一路風景無數,可惜在駱濤的眼裏盡是斑駁,他也說不清爲什麽會有如此看法,也許是在爲那即将到來的大浪有所憂慮吧。
從京城到石家莊這景可是變着換,這山也變的高而陡,山上的樹木植被也漸漸稀松。如果将京城的山比作是一位大大咧咧的姑娘,那現在窗外的山就是光着身子的大漢,光秃秃的山脊,給人一種說不出的力量和美。
群山萬壑,河溝縱橫,火車軌道兩旁有不處村莊,田地間麥子随風跳躍,像是歡迎駱濤的到來,路過皆是客,那怕就那麽一瞥。
越高山穿隧道,進去之後就是一片黑,隧道内現在還沒有照明設備,這時的車廂内也多不會開燈,這不排除夜晚不開燈,現在是崇尚節約的年代,一切都要爲四個現代化做貢獻。
火車很慢,慢的駱濤不覺的時間在流逝,因爲他在煎熬,他在度日如年。
躺一會兒,站一會兒,要麽就瞎溜達會兒,就這還引起了别的誤會,也不知道是位大姐還是位美麗的姑娘,在廣播裏說:“在車廂閑逛的那位男同志,爲了您的安全着想請您回到座位上坐好,不要随意走動。”
駱濤有點抱怨了,就這事至于嘛,當我面兒說說不就得了,怎麽還在廣播裏說,我承認剛才沒聽你勸來着,但沒必要成心想讓我出糗吧,這人丢的丢到石家莊了。

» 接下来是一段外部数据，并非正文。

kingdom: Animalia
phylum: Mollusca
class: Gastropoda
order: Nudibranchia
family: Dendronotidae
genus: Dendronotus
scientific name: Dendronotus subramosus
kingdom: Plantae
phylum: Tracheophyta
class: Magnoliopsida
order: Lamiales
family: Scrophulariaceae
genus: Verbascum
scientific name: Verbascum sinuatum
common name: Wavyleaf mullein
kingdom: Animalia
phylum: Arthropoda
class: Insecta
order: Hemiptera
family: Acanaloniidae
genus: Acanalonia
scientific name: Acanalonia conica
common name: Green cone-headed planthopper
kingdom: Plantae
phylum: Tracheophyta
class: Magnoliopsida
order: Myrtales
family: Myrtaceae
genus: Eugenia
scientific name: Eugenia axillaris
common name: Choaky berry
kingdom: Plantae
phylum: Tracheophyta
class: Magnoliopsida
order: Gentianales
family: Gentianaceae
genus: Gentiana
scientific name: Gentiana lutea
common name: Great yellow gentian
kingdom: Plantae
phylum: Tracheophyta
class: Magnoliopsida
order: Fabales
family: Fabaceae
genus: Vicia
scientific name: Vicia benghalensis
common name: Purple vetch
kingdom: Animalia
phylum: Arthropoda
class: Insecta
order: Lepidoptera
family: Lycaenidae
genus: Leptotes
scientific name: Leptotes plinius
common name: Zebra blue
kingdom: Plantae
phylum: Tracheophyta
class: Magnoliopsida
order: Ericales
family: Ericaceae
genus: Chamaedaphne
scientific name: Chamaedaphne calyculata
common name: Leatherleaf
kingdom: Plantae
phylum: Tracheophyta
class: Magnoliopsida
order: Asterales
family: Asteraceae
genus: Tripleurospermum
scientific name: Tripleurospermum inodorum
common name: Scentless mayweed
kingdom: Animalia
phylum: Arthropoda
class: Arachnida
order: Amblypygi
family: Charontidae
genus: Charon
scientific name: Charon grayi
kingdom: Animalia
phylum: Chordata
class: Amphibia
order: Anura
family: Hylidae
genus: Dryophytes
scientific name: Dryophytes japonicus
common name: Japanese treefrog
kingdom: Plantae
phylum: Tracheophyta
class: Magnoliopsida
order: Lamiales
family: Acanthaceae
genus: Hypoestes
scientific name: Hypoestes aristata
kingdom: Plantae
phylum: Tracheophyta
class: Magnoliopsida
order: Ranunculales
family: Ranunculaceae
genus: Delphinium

還是聽人家的吧,畢竟這年頭的人都喜歡動粗,跟他們犯不着。
回到卧鋪,剛坐下,王先生迷着眼,悠悠的說:“怎麽着,被人給哄回來了。”
“那有,我就是不想跟他們矯情。不過也是走累了。”
駱濤說也就往床鋪上一躺,眼睛無神的望着上鋪。
“就你那一趟一趟的在車廂裏來回走,人家沒把你按在那就不錯了。”
“嘿,還真讓您老給說着了,我就怕他們誤會,我在這邊走着,那列車員就在兩節廂那門那看着,整的我也怪别扭的。”
駱濤也是怕了,被人家看的心裏發毛。
“呵呵,快到太原了吧?”王老已經坐了起來,從床位下掏出一個印着牡丹圖案的大瓷缸子。
打開蓋,還冒着熱氣,王老順着瓷缸子邊吹吹喝了一口。
“快了,您老抽根。”駱濤也跟着坐了起來,自然的摸出香煙遞給王先生。
駱濤又抽出火柴給他點上,自己點好後,便在窗邊打開窗,火柴一彈就讓它随風而去。
“這中華煙可不好弄啊!你小子這路子很野。”
被王先生這麽一說,駱濤也是一樂,現在中華煙雖說一包不到兩塊錢,但這絕對是高檔煙,一般人真抽不起。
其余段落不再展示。